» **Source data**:
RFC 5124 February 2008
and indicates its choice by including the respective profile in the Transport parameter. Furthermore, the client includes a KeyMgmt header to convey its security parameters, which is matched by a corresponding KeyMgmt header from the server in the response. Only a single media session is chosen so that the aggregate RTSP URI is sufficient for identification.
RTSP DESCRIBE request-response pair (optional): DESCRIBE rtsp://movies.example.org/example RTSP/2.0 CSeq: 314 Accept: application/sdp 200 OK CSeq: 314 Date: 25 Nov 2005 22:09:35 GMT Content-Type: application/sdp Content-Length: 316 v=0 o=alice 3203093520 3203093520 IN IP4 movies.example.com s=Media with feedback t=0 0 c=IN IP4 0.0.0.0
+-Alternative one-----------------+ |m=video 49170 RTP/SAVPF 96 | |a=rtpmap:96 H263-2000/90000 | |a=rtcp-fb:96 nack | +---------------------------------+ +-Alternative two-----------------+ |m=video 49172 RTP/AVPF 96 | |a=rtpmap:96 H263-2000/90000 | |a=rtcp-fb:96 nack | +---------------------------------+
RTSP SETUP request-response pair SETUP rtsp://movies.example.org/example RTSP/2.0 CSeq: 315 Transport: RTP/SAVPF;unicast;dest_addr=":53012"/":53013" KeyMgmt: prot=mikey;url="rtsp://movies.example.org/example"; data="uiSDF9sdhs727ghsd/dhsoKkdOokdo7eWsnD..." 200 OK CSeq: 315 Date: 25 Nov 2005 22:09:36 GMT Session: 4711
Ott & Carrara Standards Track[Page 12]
--
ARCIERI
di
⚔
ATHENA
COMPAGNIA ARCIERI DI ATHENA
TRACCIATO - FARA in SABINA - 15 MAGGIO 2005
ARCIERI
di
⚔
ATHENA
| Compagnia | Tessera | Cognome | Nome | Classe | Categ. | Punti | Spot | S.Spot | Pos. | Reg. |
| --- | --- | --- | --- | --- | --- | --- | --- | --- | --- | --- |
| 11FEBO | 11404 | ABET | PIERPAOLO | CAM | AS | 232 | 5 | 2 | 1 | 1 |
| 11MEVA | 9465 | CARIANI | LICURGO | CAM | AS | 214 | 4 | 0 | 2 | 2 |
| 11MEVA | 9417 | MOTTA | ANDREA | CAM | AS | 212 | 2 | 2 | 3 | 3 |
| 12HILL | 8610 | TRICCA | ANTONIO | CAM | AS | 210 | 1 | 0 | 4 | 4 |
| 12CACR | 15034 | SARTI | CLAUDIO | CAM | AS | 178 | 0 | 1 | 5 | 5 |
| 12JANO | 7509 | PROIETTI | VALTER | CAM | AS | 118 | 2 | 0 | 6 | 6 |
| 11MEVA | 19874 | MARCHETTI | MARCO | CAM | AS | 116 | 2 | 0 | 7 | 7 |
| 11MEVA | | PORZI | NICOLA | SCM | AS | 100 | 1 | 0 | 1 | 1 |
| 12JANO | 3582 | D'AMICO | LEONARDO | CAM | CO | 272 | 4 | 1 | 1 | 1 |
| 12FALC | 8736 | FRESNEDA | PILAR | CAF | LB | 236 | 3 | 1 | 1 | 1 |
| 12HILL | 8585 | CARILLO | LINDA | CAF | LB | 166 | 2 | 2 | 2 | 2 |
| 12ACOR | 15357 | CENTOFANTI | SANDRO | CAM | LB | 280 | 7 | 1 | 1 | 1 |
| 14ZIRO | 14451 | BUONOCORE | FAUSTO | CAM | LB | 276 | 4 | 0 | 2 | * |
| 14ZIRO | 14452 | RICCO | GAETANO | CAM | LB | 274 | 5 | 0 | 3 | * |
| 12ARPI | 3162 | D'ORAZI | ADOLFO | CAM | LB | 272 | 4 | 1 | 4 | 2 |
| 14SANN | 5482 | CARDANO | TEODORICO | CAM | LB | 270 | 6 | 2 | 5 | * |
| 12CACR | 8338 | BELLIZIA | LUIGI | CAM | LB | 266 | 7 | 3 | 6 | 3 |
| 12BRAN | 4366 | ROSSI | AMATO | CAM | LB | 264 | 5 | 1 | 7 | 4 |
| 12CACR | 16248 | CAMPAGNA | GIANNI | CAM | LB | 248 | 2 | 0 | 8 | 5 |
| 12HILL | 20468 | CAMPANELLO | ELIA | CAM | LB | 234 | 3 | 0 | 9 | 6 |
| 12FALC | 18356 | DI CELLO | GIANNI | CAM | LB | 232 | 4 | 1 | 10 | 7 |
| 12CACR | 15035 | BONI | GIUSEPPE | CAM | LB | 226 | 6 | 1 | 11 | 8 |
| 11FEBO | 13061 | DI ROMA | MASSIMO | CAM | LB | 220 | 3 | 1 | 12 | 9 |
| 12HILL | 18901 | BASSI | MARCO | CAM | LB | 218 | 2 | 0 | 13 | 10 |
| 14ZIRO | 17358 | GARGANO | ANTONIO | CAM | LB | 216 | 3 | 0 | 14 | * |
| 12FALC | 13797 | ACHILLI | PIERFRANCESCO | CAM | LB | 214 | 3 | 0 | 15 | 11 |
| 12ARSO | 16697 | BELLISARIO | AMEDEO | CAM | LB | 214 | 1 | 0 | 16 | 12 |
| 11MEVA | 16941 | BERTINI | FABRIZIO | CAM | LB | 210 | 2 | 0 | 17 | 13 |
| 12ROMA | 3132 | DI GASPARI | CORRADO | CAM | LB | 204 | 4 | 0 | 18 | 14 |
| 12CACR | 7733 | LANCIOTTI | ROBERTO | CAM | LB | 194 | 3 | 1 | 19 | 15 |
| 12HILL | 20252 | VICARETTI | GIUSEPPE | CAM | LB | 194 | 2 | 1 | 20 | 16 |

» **What the task asks**: Reproduce the entries above exactly, but only the lines between the line holding "and indicates its" and the line holding "Ott & Carrara Standards Track[Page 12]", inclusive.

» **Answer to this problem**:
and indicates its choice by including the respective profile in the Transport parameter. Furthermore, the client includes a KeyMgmt header to convey its security parameters, which is matched by a corresponding KeyMgmt header from the server in the response. Only a single media session is chosen so that the aggregate RTSP URI is sufficient for identification.
RTSP DESCRIBE request-response pair (optional): DESCRIBE rtsp://movies.example.org/example RTSP/2.0 CSeq: 314 Accept: application/sdp 200 OK CSeq: 314 Date: 25 Nov 2005 22:09:35 GMT Content-Type: application/sdp Content-Length: 316 v=0 o=alice 3203093520 3203093520 IN IP4 movies.example.com s=Media with feedback t=0 0 c=IN IP4 0.0.0.0
+-Alternative one-----------------+ |m=video 49170 RTP/SAVPF 96 | |a=rtpmap:96 H263-2000/90000 | |a=rtcp-fb:96 nack | +---------------------------------+ +-Alternative two-----------------+ |m=video 49172 RTP/AVPF 96 | |a=rtpmap:96 H263-2000/90000 | |a=rtcp-fb:96 nack | +---------------------------------+
RTSP SETUP request-response pair SETUP rtsp://movies.example.org/example RTSP/2.0 CSeq: 315 Transport: RTP/SAVPF;unicast;dest_addr=":53012"/":53013" KeyMgmt: prot=mikey;url="rtsp://movies.example.org/example"; data="uiSDF9sdhs727ghsd/dhsoKkdOokdo7eWsnD..." 200 OK CSeq: 315 Date: 25 Nov 2005 22:09:36 GMT Session: 4711
Ott & Carrara Standards Track[Page 12]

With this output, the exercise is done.